İncelenen Metin
^^^^^^^^^^^^^^^^
#MedyaBiziz PANEL 3: MEDYADAKİ OLASI TEHDİTLER, DEZENFORMASYON VE MEDYANIN SAĞLIK ÜZERİNDEKİ ETKİLERİ

Giriş

Yeni iletişim teknolojilerinin gelişimiyle birlikte hayatımızda büyük dönüşümler başladı. İnternet kullanımının artması, farklı dijital araçların gelişmesi ve sosyal medyanın yaygınlaşması dünyanın gidişatını değiştirdi. İnternet ve sosyal medyanın kullanımının yaygınlaşması ve gündelik hayatın bir parçası haline gelmesi yaptığı birçok olumlu etkinin yanında (hızlı iletişim, zaman-mekan kısıtlarının ortadan kalkmaya başlaması, enformasyona kolay erişim vb.), özellikle sosyal medyada sahte haberlerin hızlı bir şekilde yayılması gibi olumsuz sonuçları da beraberinde getirdi. Bu çalışma da dijital dünyada bilgi güvenliği, medyadaki olası tehditler, dezenformasyon, ayrıca medyanın sağlık üzerindeki etkileri özellikle gençler ele alınıyor.

MEDYADAKİ OLASI TEHDİTLER 

Yaşanan teknolojik gelişmelerin kitle iletişim sektörüne de yansımasıyla medya toplumdaki en etkin güç merkezlerinden biri hâline gelmiştir. Medya bireylerin tutum ve davranışlarını etkileyebilme ve bunları değiştirebilme gücüne sahiptir. Bunlara paralel olarak medya yöneticileri, editörler ve etkin köşe yazarlarını da içine alan medya elitleri de, toplumsal yapı içinde bu gücü elinde bulunduran gruplar hâline gelmiştir. Medya ulaştığı bu gücüyle, bireylerin tutum ve davranışlarını etkiler.
^^^^^^^^^^^^^^^^
Yapılacak İş
Medyadaki olası tehditleri anlatan metnin devamını, son cümlesinden sonrasını yazarak verin. Ardından gelen satırlara gerek yoktur.

Toplanan Malzeme
^^^^^^^^^^^^^^^^
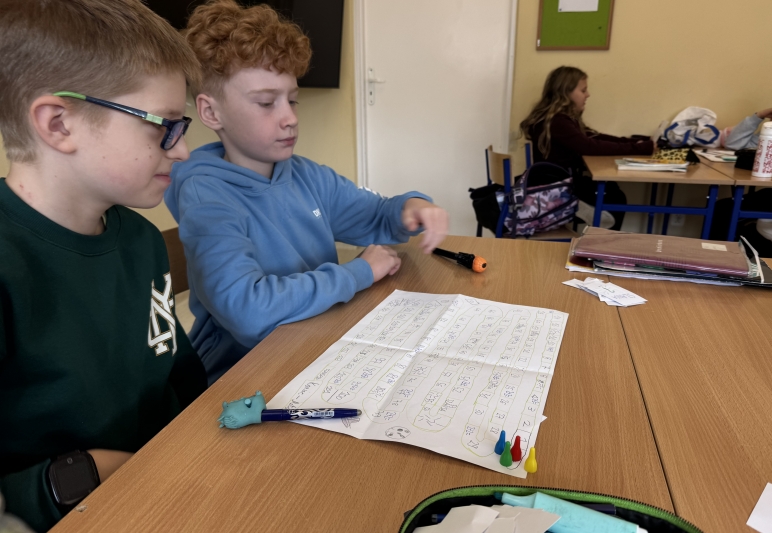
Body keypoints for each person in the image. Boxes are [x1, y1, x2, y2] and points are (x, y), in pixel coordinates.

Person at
^^^^^^^^^^^^^^^^
Alıştırmanın Yanıtı
Medyanın bu şekillendirme ve değiştirme etkisi bireyler, toplumlar ve o toplumların siyasal yapıları üzerinde de belirleyicidir. Bu konuda Amerikalı sosyal bilimci Rivers, medyaya yönelik olarak “ikinci” ya da “öteki hükûmet” şeklinde saptamalar ve betimlemelerde bulunur.

Kitle iletişim araçlarının sahipliğini ya da kontrolünü elinde bulunduran kişi ya da gruplar, haberleri ve iletileri ilgi ve istekleri doğrultusunda tahrip (deforme) edip değiştirebilirler. Böylece insanların kanaatlerini, düşüncelerini ve şeylere yükledikleri anlamları şekillendirme yetisini kendi tekellerinde bulundurmak isteyebilirler. Yine medya kültürel sömürü ve kültür asimilasyonu amacıyla kullanılabilir. Bütün bunlar medyanın bir tehdit konumuna gelmesine neden olur. 

Medyanın potansiyel gücü ve etkilerinin boyutları konusunda birçok araştırmalar yapılmıştır. Yapılan araştırmalar da şu temel bulgular ortaya konmuştur;

  • Kitle iletişimi alanında ileri derecede gelişmiş teknolojilerin kullanılması, medyaya çok geniş dinleyici ve izleyici kitlelerine ulaşma olanağı ve fırsatı tanımıştır. Kitle iletişim araçlarına sahip olanlarla bu araçların kontrolünü elinde bulunduranların konumu çok önemlidir. Kültür endüstrisi alanında hızlı bir artış gösteren tekelleşme, medyada da tekelleşmeye yol açmaktadır ve bu toplumlar için çok ciddi tehlikeleri de beraberinde getirerek önemli bir tehdit unsuru hâlini almaktadır. (BİRGÜL)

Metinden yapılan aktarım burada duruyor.